In each step, you can select an existing array (which may be the result of previous steps) with a length of at least two and split it into two subarrays, if, for each resulting subarray, at least one of the following holds:

• The length of the subarray is one, or
• The sum of elements of the subarray is greater than or equal to m.

Return true if you can split the given array into n arrays, otherwise return false.

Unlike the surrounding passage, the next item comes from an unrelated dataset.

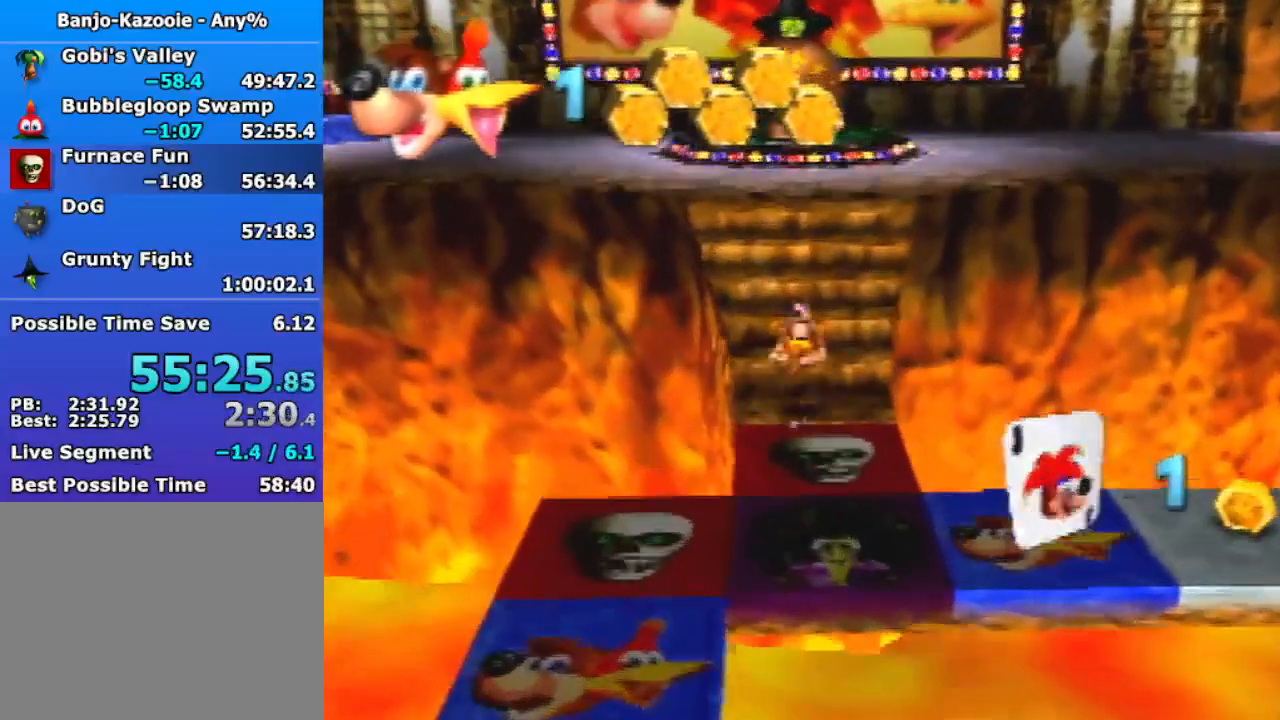
{"buttons": ["Z"], "left_stick": "up-right", "events": [[400, "left_stick", "up-right"]]}
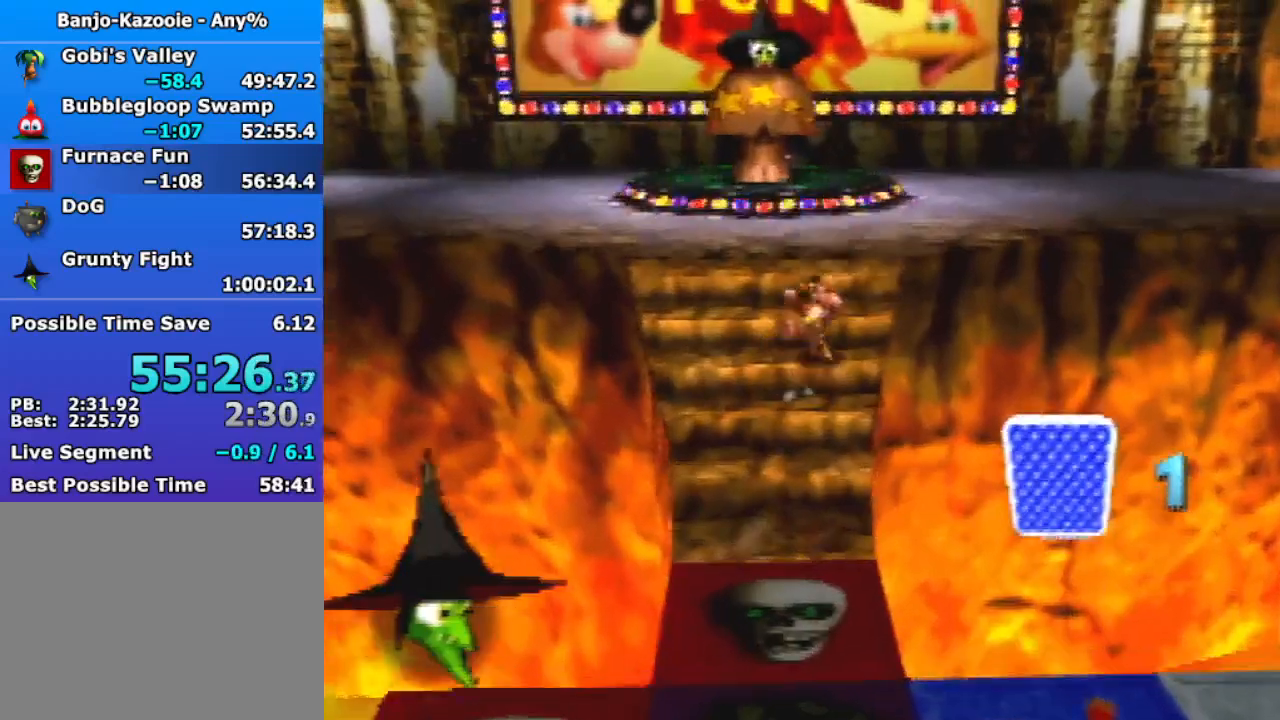
{"buttons": ["A", "Z"], "left_stick": "up-right", "events": [[33, "A", "down"]]}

Note: A subarray is a contiguous non-empty sequence of elements within an array.

Example 1:

Input: nums = [2, 2, 1], m = 4
Output: true
Explanation: We can split the array into [2, 2] and [1] in the first step. Then, in the second step, we can split [2, 2] into [2] and [2]. As a result, the answer is true.

Example 2:

Input: nums = [2, 1, 3], m = 5
Output: false
Explanation: We can try splitting the array in two different ways: the first way is to have [2, 1] and [3], and the second way is to have [2] and [1, 3]. However, both of these ways are not valid. So, the answer is false.

Example 3:

Input: nums = [2, 3, 3, 2, 3], m = 6
Output: true
Explanation: We can split the array into [2, 3, 3, 2] and [3] in the first step. Then, in the second step, we can split [2, 3, 3, 2] into [2, 3, 3] and [2]. Then, in the third step, we can split [2, 3, 3] into [2] and [3, 3]. And in the last step we can split [3, 3] into [3] and [3]. As a result, the answer is true.


Constraints:

• 1 <= n == nums.length <= 100
• 1 <= nums[i] <= 100
• 1 <= m <= 200

## Solutions

Solution 1: Memoization Search

First, we preprocess to get the prefix sum array $s$, where $s[i]$ represents the sum of the first $i$ elements of the array $nums$.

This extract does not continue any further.